Sayangnya, rancangan bangunan Jackie Charlton itu dapat dikandaskan oleh pelatih Belanda Dick Advocaat. Caranya sederhana saja, dengan memasang tujuh pemain untuk bertahan di belakang. Pola acak yang dikembangkan Dick Advocaat, dengan tidak menentukan secara kaku mana pemain yang bertahan dan mana yang menyerang, kecuali Bergkamp sebagai penyerang utama, membuat pertahanan Belanda menjadi sangat ketat. Permainan keras Stan Valck sebagai palang pintu terakhir tidak memberikan peluang bagi para penyerang Irlandia. Disiplin Rijkaard untuk tidak terpancing maju terlalu ke depan, dan ketegaran Koeman untuk menguasai daerah sekitar 30 meter di muka gawang Belanda, membuat tim Oranye itu mampu bertahan tidak kemasukan satu gol pun. Apalagi memang Dewi Fortuna melindungi Belanda kala itu. Berkali-kali serangan Irlandia yang dipimpin Cascarino membuahkan tendangan yang membentur mistar gawang atau melenceng tipis di atasnya.
Baru pada 10 menit terakhir pertandingan keadaan dapat dibalik oleh Belanda. Tim Oranye itu, setelah menguasai cara bertahan yang cukup tangguh untuk menghadang gelombang serangan Irlandia, perlahan-lahan melancarkan gelombang serangan balasan. Inilah langkah cerdik Advocaat yang diterapkan dengan sangat baik oleh tim asuhannya. Organisasi pertahanan yang kukuh, yang mampu menahan gedoran Irlandia selama 35 menit babak kedua, dikombinasikan dengan sebuah prinsip lama: pertahanan terbaik adalah penyerangan.
Kalaupun mungkin dapat dikatakan strategi Jackie Charlton kalah dari strategi Dick Advocaat, itu terletak hanya dalam kemampuan pelatih Belanda itu untuk membuyarkan gelombang serangan Irlandia pada 10 menit terakhir, dengan melakukan taruhan habis-habisan dalam bentuk serangan balik bergelombang. Masa 10 menit terakhir itulah masa perampasan impian Charlton dan tim Irlandia, karena kemenangan lalu menjadi tak mungkin terwujud lagi.

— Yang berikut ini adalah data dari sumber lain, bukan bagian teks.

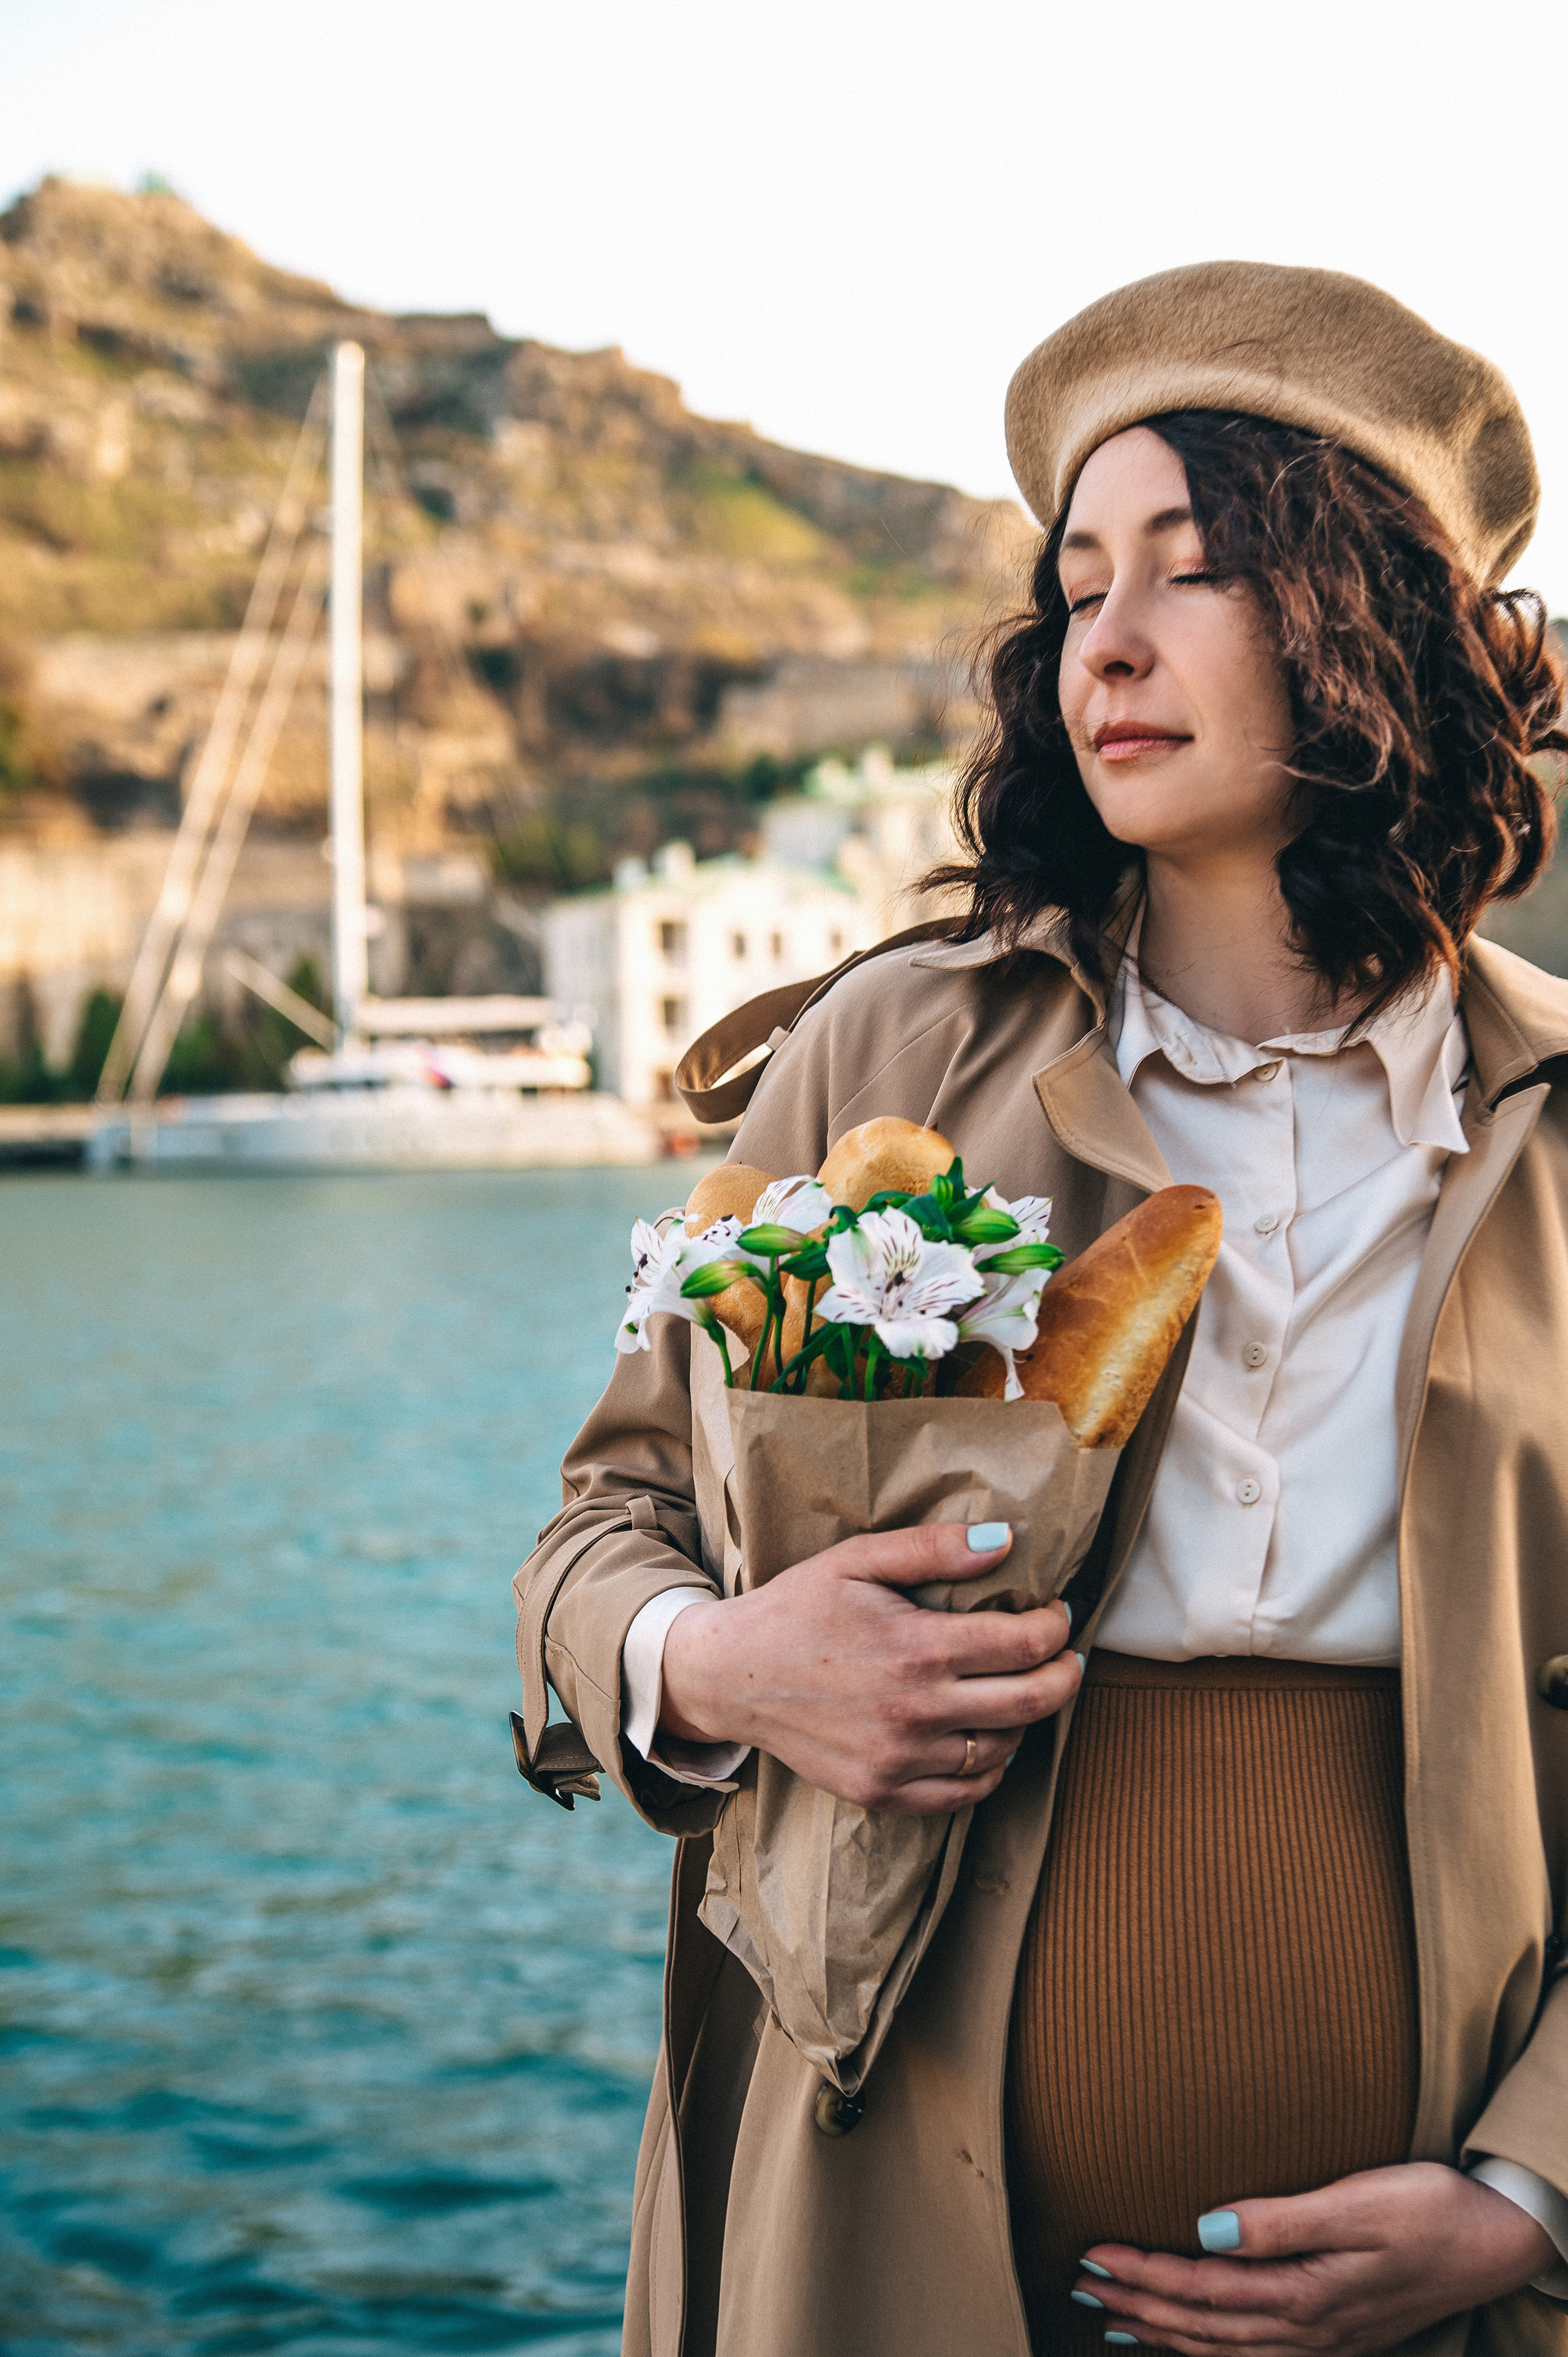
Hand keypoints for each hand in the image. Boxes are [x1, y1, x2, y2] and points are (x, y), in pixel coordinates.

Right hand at [659, 1522, 1079, 1814]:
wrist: (730, 1675)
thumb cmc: (796, 1609)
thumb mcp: (857, 1559)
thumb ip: (933, 1548)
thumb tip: (1005, 1540)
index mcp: (916, 1648)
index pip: (1022, 1644)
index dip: (1055, 1627)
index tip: (1057, 1614)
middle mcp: (915, 1711)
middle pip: (1030, 1703)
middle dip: (1063, 1676)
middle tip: (1065, 1658)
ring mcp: (899, 1759)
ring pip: (1001, 1751)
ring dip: (1024, 1720)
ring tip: (1019, 1691)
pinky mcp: (881, 1792)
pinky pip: (963, 1793)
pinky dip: (989, 1770)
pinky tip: (985, 1740)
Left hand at [1073, 2162, 1555, 2352]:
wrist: (1497, 2241)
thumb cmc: (1432, 2209)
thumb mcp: (1359, 2203)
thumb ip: (1281, 2221)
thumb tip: (1205, 2227)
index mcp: (1306, 2296)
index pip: (1202, 2290)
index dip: (1143, 2274)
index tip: (1094, 2255)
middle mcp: (1308, 2330)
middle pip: (1202, 2325)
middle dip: (1138, 2306)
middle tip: (1081, 2286)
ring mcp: (1323, 2341)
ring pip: (1223, 2347)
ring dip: (1164, 2331)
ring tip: (1114, 2315)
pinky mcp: (1336, 2336)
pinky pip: (1254, 2353)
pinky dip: (1209, 2349)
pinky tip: (1187, 2340)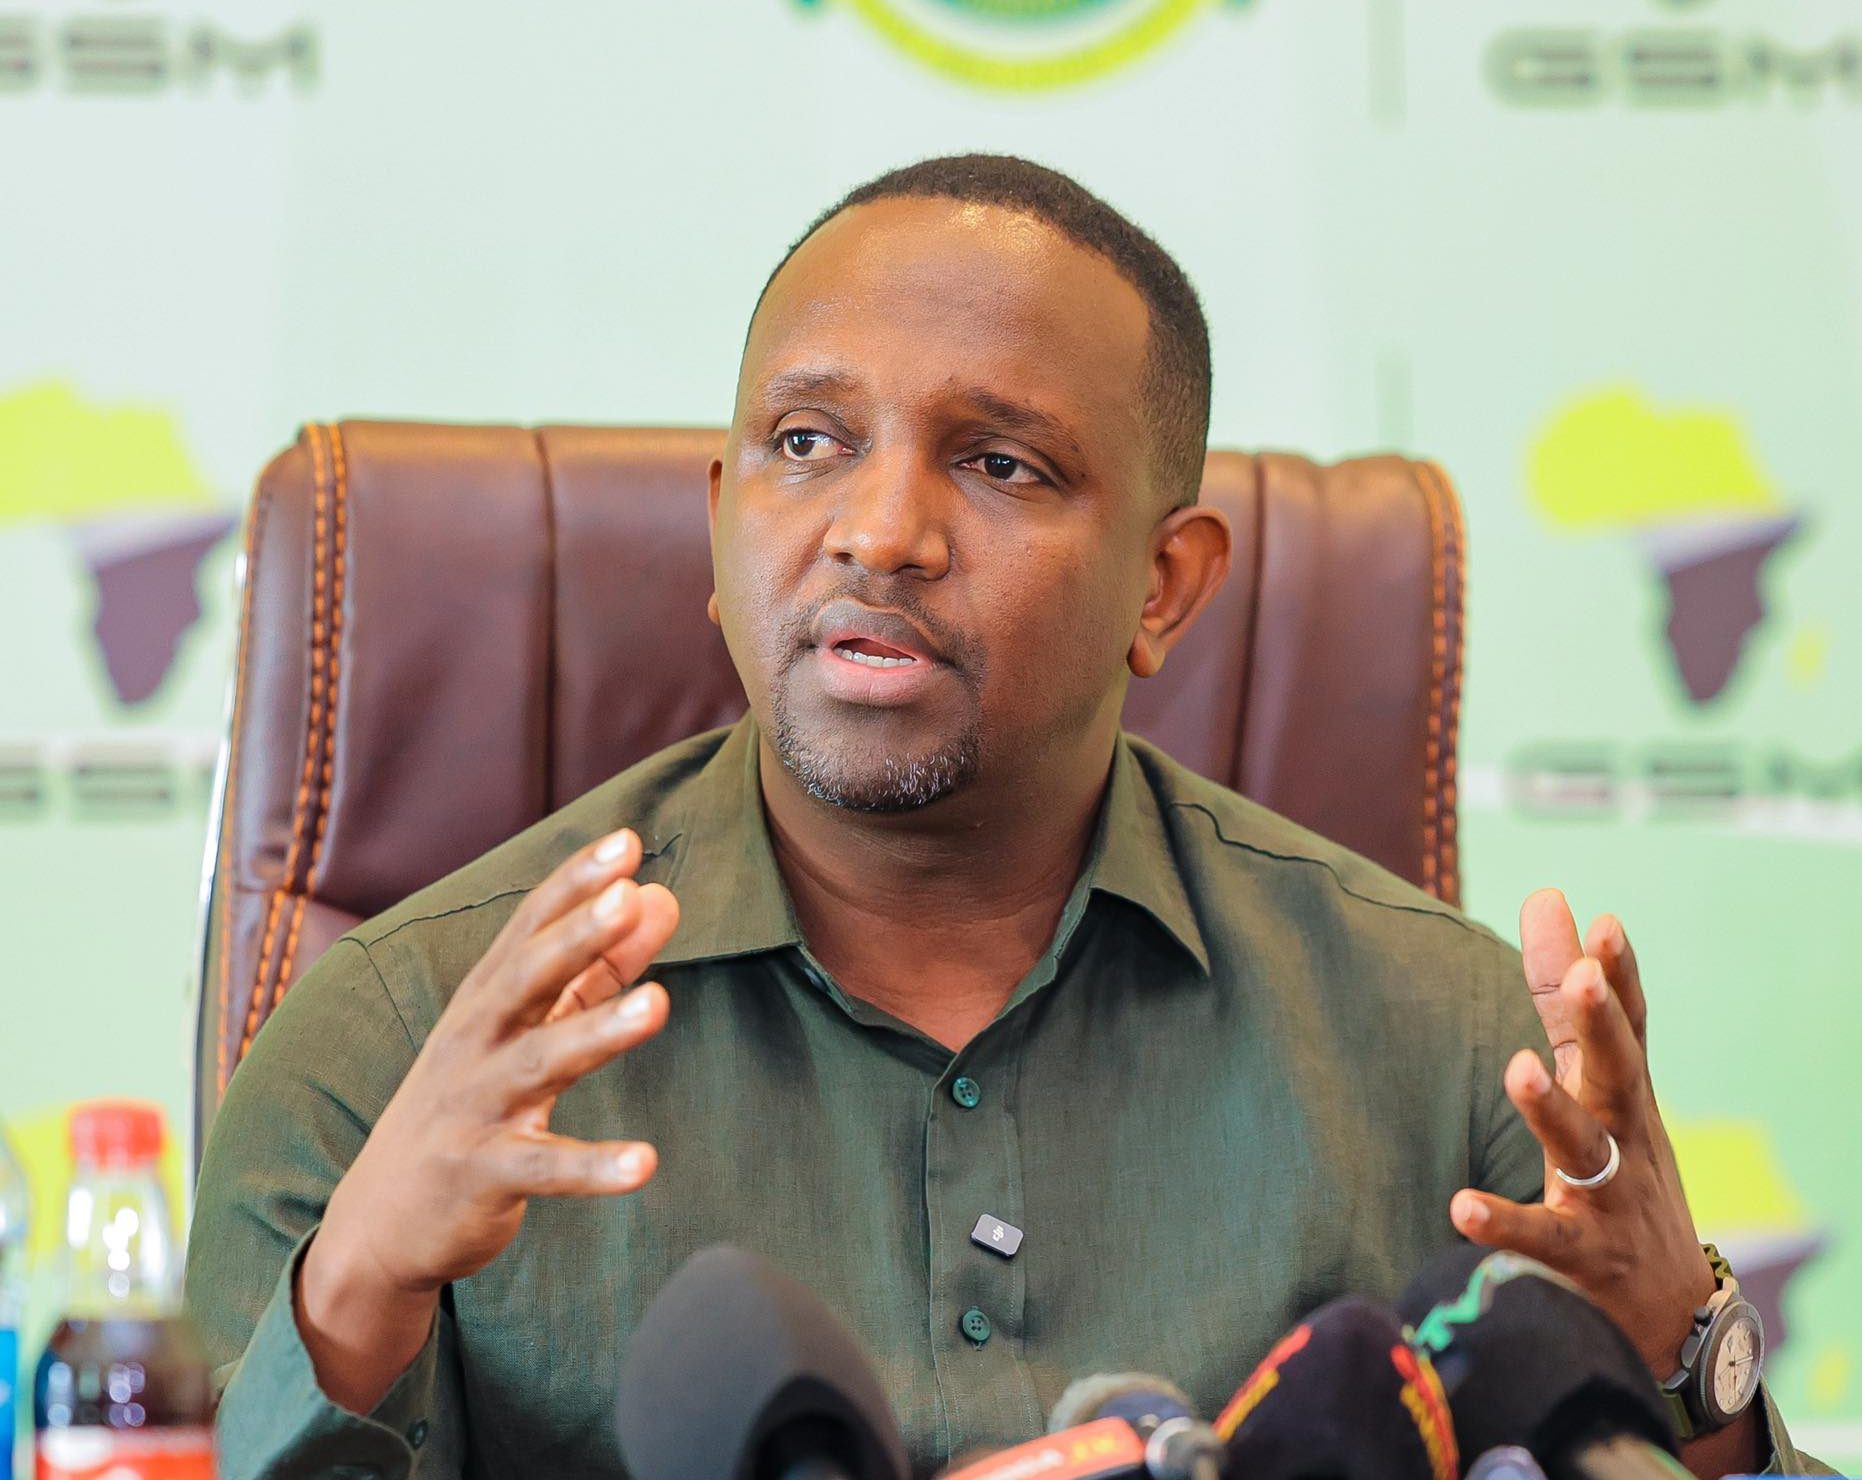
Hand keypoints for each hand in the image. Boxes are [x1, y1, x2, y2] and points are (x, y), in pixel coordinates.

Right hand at [297, 827, 677, 1410]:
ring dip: (598, 1033)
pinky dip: (592, 1166)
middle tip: (628, 894)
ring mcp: (474, 1107)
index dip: (575, 884)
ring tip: (659, 1004)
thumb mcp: (528, 1028)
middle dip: (575, 936)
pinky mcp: (483, 1175)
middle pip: (525, 979)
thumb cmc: (470, 1103)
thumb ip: (600, 967)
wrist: (380, 1221)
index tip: (627, 840)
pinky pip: (543, 1168)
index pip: (531, 927)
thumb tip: (661, 897)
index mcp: (486, 1000)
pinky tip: (644, 1164)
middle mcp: (474, 1041)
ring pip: (538, 1062)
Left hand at [1448, 890, 1713, 1374]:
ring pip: (1585, 1150)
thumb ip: (1564, 994)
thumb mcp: (1600, 1081)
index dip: (1619, 975)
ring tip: (1519, 1068)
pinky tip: (1462, 1207)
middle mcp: (1625, 1139)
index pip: (1630, 1026)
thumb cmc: (1624, 1173)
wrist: (1672, 1313)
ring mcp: (1609, 1199)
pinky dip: (1504, 1224)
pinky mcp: (1582, 1258)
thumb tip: (1550, 896)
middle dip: (1604, 1025)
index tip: (1604, 923)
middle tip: (1584, 977)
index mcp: (1626, 1095)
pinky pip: (1542, 1240)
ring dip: (1554, 1109)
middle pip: (1621, 1074)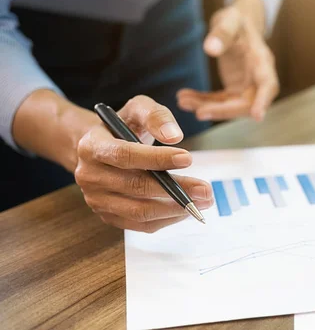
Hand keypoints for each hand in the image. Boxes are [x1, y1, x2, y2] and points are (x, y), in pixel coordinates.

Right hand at [75, 96, 213, 232]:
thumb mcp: (139, 109)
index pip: (125, 155)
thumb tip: (174, 136)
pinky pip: (141, 225)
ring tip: (202, 202)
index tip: (188, 158)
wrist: (101, 147)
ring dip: (175, 209)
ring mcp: (96, 200)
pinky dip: (167, 220)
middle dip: (176, 190)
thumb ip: (156, 116)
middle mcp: (89, 176)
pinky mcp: (108, 216)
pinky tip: (186, 210)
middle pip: (135, 187)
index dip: (157, 159)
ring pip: (139, 211)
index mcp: (92, 146)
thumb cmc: (125, 126)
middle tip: (205, 190)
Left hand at [177, 0, 278, 121]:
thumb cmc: (237, 21)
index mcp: (262, 61)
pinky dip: (202, 101)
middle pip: (246, 103)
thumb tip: (210, 49)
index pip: (268, 84)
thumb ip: (222, 33)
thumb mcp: (230, 20)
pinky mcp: (234, 90)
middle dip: (223, 110)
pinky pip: (219, 101)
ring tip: (182, 101)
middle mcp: (257, 79)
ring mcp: (246, 87)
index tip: (258, 116)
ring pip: (230, 106)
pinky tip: (184, 98)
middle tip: (198, 112)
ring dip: (207, 107)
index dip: (264, 101)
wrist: (237, 25)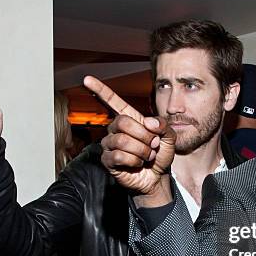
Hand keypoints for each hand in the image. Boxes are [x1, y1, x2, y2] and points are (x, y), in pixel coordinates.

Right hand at [83, 76, 175, 196]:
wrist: (158, 177)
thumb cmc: (160, 154)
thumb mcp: (169, 136)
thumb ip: (163, 124)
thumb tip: (148, 123)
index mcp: (129, 118)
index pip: (112, 101)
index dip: (100, 90)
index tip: (87, 79)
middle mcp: (115, 129)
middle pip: (123, 122)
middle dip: (144, 135)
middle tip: (153, 145)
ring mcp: (110, 145)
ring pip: (123, 141)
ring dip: (142, 151)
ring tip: (147, 156)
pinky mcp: (108, 160)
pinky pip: (119, 156)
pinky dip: (135, 161)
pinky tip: (138, 164)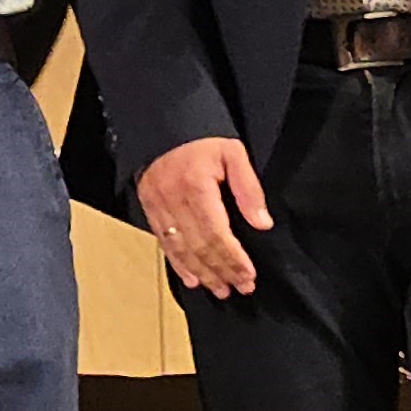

Dari ulasan di atas dapat dilihat bahwa strategi Jackie Charlton cukup baik. Kemampuan timnya untuk menerapkan strategi itu juga cukup baik. Tetapi perbedaan sehelai rambut yang melebihkan strategi Dick Advocaat atas strategi pelatih lawannya itu, lalu menjadi penentu bagi kekalahan tim Irlandia. Apalagi memang Dewi Fortuna membantu Belanda. Kekalahan Irlandia itu sama sekali tidak mengecilkan postur Jackie Charlton dalam persepakbolaan internasional. Bahkan dapat dijadikan modal bagi kiprah tim Irlandia dalam kompetisi Piala Dunia 1998 nanti. Apalagi kalau Irlandia dapat memanfaatkan ketajaman serangan pemain-pemain seperti John Aldridge yang absen dalam pertandingan melawan Belanda itu.